- **EXERCISE**:
Scan the records beneath this line for the line holding "Particular consideration for" and the line holding "If you have ordered an", then transcribe exactly those two and all lines between.
** SOURCE RECORDS follows **
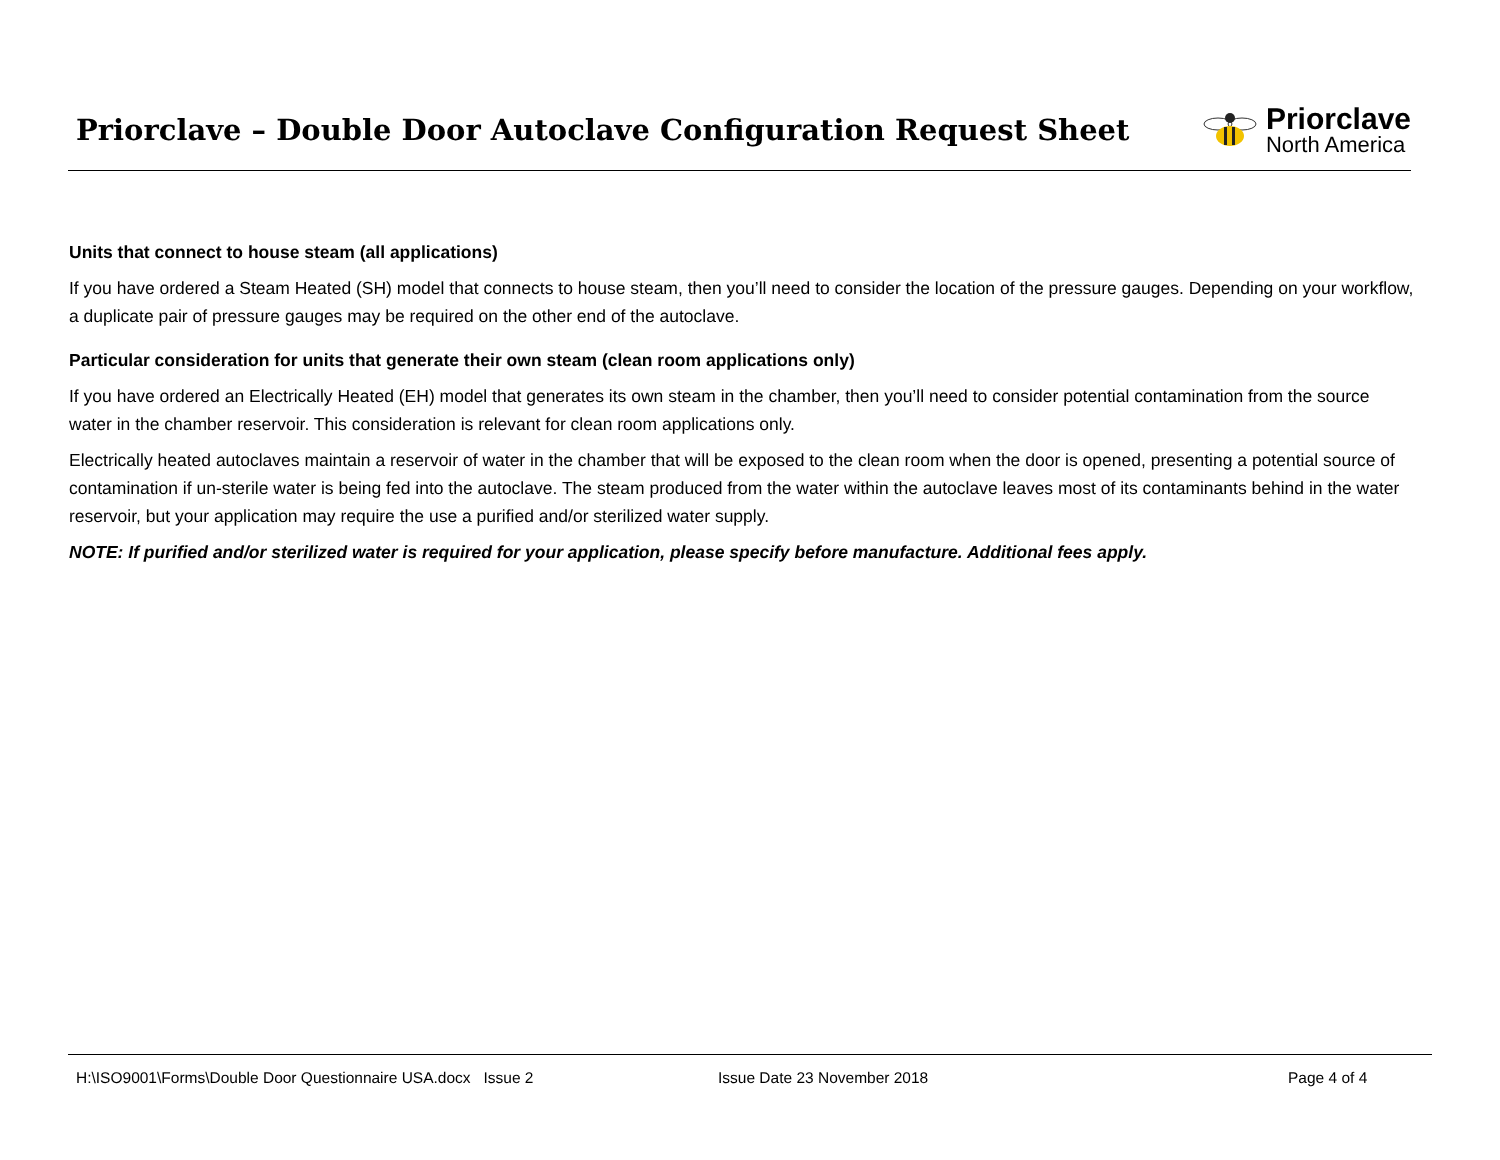Priorclave – Double Door Autoclave Configuration Request Sheet
Priorclave
North America
Units that connect to house steam (all applications)
If you have ordered a Steam Heated (SH) model that connects to house steam, then you’ll need to consider the location of the pressure gauges. Depending on your workflow, a duplicate pair of pressure gauges may be required on the other end of the autoclave.
Particular consideration for units that generate their own steam (clean room applications only)
If you have ordered an Electrically Heated (EH) model that generates its own steam in the chamber, then you’ll need to consider potential contamination from the source water in the chamber reservoir. This consideration is relevant for clean room applications only.
Electrically heated autoclaves maintain a reservoir of water in the chamber that will be exposed to the clean room when the door is opened, presenting a potential source of contamination if un-sterile water is being fed into the autoclave. The steam produced from the water within the autoclave leaves most of its contaminants behind in the water reservoir, but your application may require the use a purified and/or sterilized water supply.
NOTE: If purified and/or sterilized water is required for your application, please specify before manufacture. Additional fees apply.
H:\ISO9001\Forms\Double Door Questionnaire USA.docx Issue 2 Issue Date 23 November 2018 Page 4 of 4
** End of SOURCE RECORDS **
- **TASK RESULT**:
Particular consideration for units that generate their own steam (clean room applications only)
If you have ordered an Electrically Heated (EH) model that generates its own steam in the chamber, then you’ll need to consider potential contamination from the source water in the chamber reservoir. This consideration is relevant for clean room applications only.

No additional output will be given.